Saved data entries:
- Opening Delimiter -
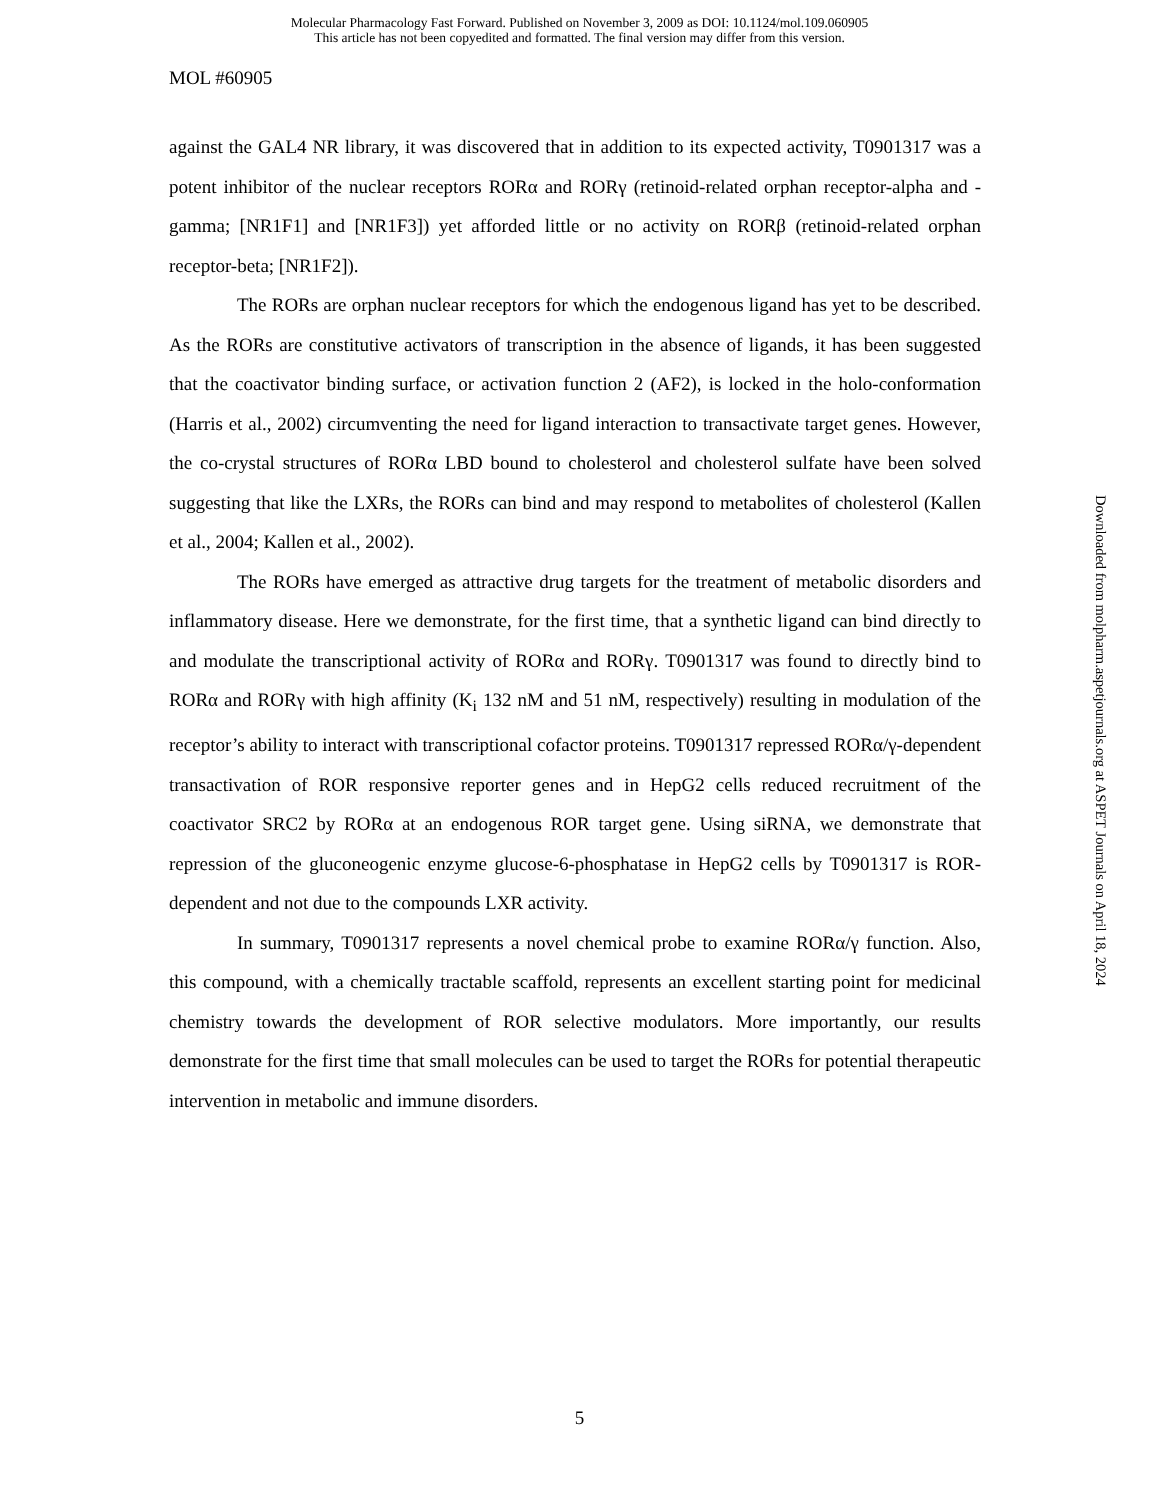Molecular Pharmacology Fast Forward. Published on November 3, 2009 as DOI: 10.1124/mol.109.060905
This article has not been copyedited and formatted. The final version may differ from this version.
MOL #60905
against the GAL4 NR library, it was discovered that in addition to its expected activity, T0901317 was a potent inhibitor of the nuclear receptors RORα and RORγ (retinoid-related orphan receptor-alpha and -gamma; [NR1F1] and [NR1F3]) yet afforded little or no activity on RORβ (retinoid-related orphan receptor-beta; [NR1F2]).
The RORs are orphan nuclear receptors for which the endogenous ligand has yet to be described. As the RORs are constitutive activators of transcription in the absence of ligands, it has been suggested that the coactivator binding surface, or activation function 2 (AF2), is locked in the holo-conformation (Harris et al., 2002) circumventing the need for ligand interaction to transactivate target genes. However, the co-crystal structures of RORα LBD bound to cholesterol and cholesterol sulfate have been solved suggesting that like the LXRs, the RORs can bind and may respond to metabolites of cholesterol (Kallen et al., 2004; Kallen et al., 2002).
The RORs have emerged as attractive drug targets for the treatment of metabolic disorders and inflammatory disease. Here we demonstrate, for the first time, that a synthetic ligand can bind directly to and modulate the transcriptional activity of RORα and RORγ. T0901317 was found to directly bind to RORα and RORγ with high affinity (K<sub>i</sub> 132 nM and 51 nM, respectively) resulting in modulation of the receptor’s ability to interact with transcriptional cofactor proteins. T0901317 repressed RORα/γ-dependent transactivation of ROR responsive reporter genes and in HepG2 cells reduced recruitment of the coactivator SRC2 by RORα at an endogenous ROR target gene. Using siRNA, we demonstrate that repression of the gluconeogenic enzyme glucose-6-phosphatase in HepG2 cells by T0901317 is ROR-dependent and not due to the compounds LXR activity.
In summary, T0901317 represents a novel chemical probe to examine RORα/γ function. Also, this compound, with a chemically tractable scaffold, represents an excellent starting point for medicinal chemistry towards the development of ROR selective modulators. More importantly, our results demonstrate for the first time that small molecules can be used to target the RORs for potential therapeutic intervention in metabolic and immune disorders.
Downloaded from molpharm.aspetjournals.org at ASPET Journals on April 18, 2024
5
- Closing Delimiter -
- Opening Delimiter -
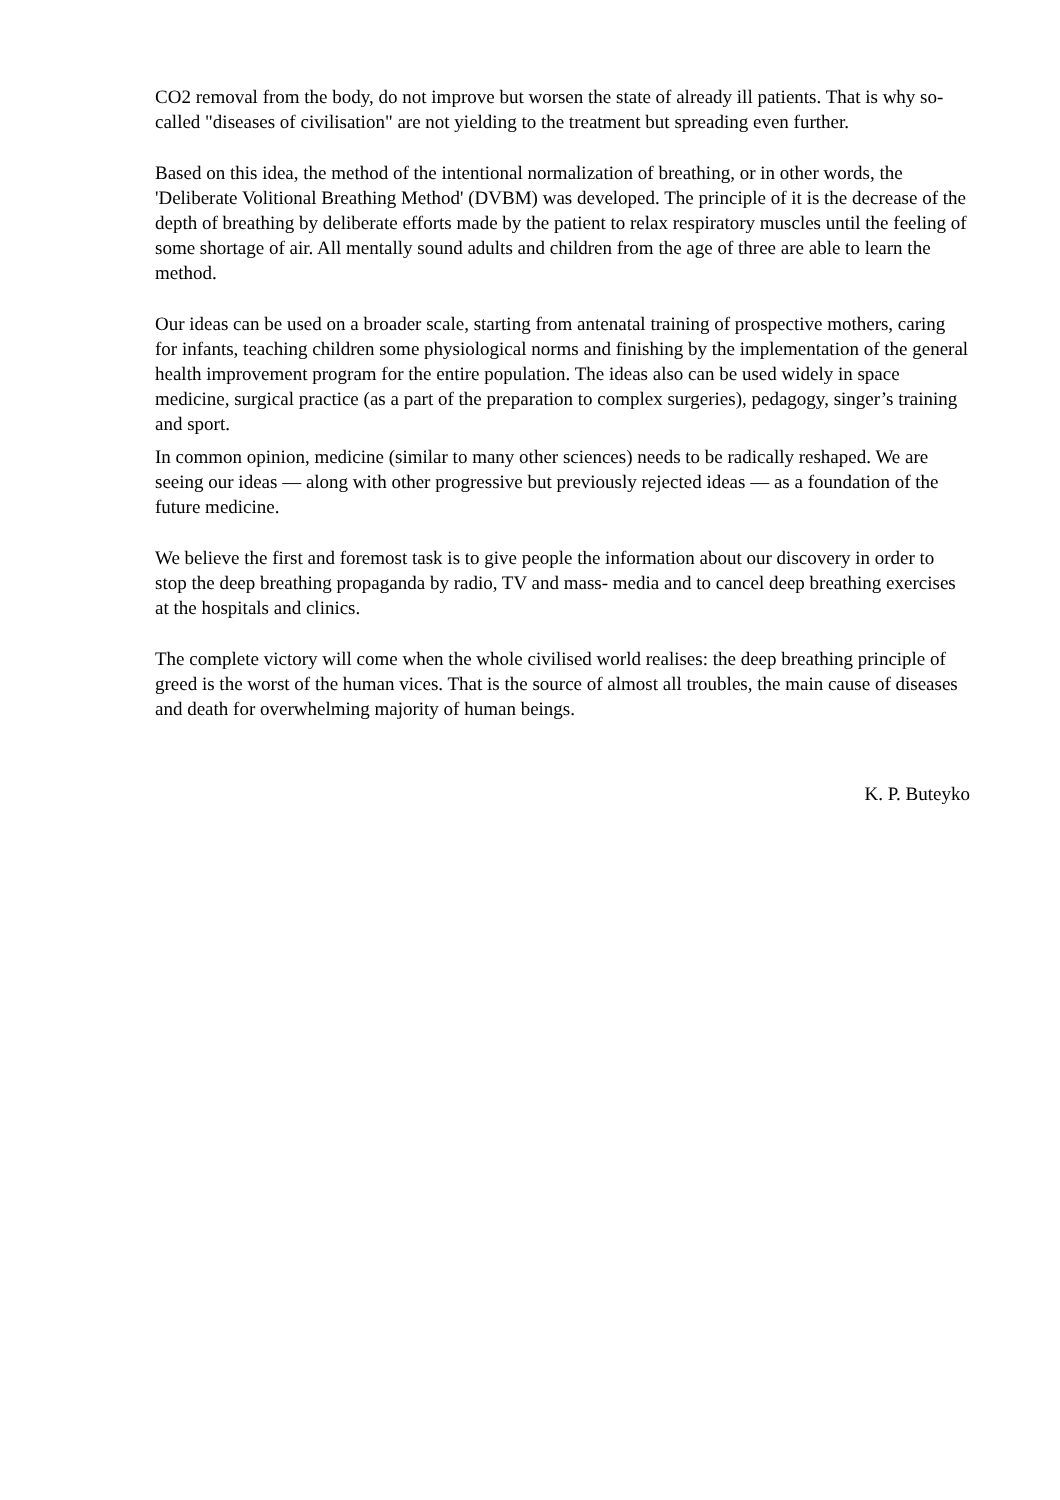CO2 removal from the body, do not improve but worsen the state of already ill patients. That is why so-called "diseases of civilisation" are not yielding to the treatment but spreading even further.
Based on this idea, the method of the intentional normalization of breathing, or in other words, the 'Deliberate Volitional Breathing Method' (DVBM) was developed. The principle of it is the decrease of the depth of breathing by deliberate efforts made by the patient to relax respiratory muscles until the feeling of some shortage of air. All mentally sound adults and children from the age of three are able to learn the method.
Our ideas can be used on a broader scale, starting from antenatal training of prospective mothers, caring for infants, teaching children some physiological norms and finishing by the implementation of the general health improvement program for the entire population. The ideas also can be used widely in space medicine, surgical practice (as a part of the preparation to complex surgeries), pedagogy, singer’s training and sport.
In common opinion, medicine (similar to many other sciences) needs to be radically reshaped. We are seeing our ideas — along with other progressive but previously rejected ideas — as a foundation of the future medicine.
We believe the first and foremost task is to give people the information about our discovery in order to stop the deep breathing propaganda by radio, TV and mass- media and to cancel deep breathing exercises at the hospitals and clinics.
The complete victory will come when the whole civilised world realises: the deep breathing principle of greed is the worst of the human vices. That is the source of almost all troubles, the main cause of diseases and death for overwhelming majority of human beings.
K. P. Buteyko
- Closing Delimiter -
- Opening Delimiter -
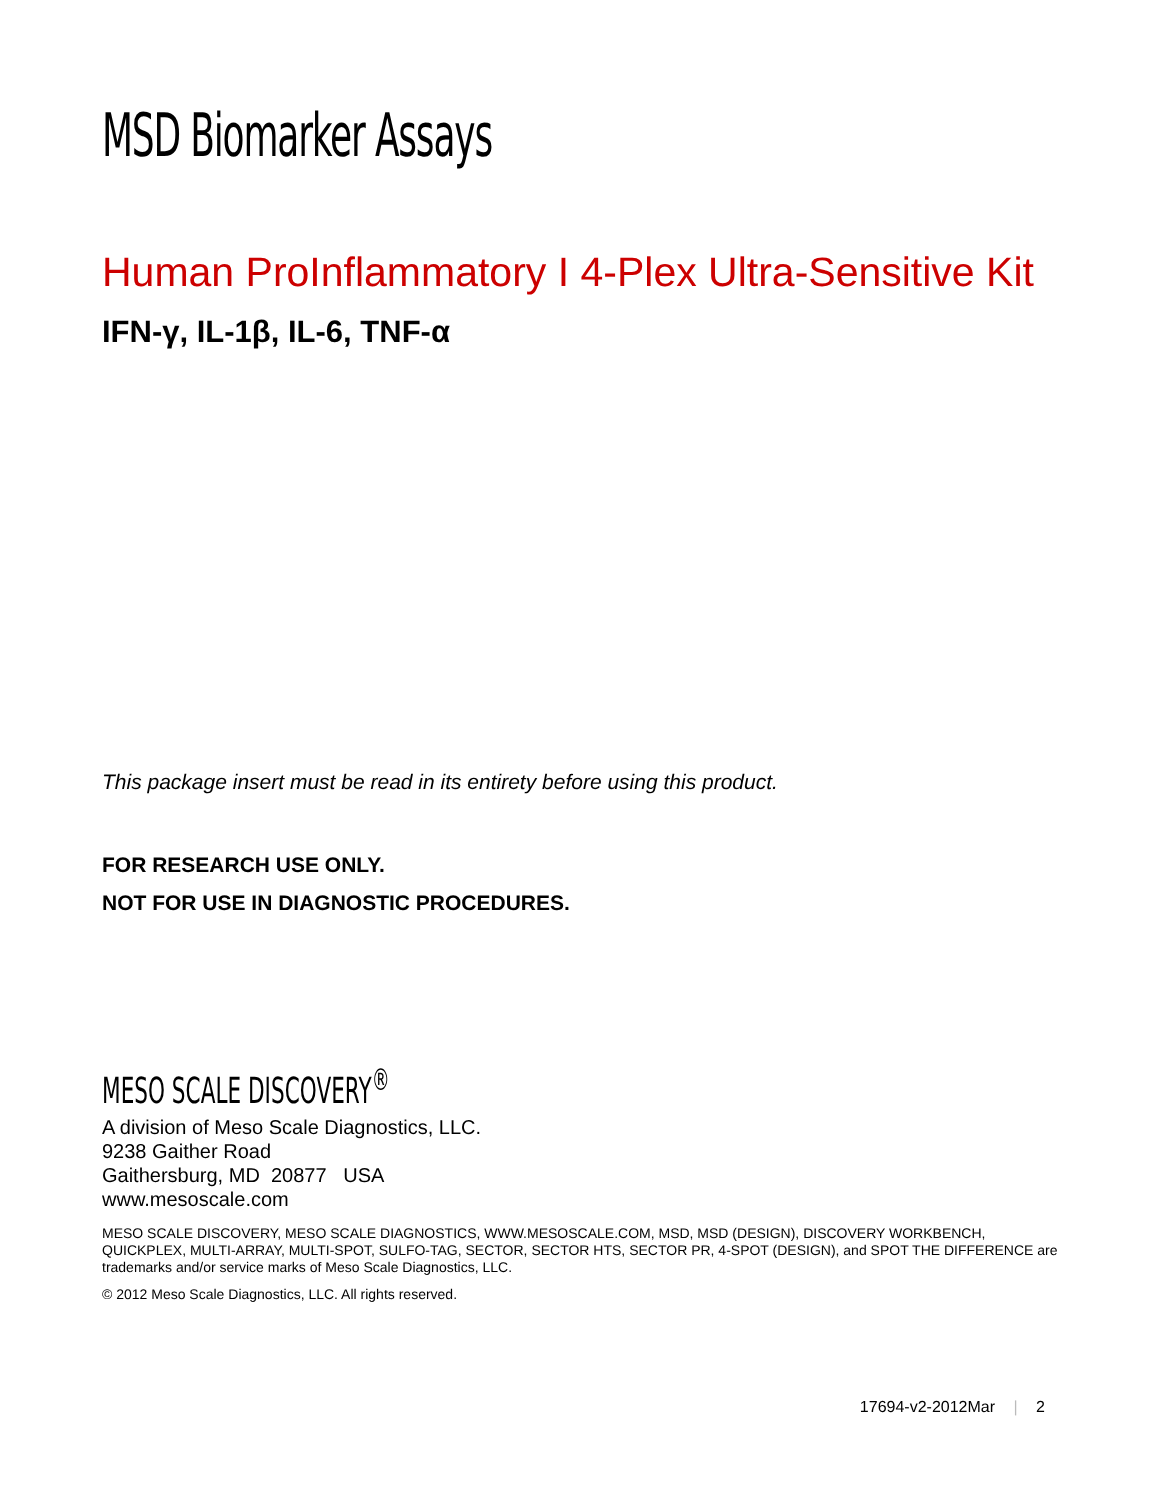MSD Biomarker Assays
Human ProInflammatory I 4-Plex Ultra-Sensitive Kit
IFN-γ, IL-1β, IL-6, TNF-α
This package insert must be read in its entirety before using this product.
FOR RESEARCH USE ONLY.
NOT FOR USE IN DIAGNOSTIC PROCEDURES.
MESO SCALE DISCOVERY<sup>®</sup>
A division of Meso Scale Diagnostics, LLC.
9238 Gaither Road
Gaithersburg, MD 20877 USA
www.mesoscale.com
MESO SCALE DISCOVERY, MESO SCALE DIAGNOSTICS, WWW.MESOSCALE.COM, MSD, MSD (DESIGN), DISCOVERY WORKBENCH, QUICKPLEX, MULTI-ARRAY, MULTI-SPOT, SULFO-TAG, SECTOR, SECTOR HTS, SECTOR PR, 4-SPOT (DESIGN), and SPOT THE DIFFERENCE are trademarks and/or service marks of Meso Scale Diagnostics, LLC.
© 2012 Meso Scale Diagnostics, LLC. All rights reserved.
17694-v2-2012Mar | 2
- Closing Delimiter -
Every line above with the string "used" in it needs to be copied.

▶ **Reply to the exercise**:
In summary, T0901317 represents a novel chemical probe to examine RORα/γ function. Also, this compound, with a chemically tractable scaffold, represents an excellent starting point for medicinal chemistry towards the development of ROR selective modulators. More importantly, our results demonstrate for the first time that small molecules can be used to target the RORs for potential therapeutic intervention in metabolic and immune disorders.
Our ideas can be used on a broader scale, starting from antenatal training of prospective mothers, caring for infants, teaching children some physiological norms and finishing by the implementation of the general health improvement program for the entire population. The ideas also can be used widely in space medicine, surgical practice (as a part of the preparation to complex surgeries), pedagogy, singer’s training and sport.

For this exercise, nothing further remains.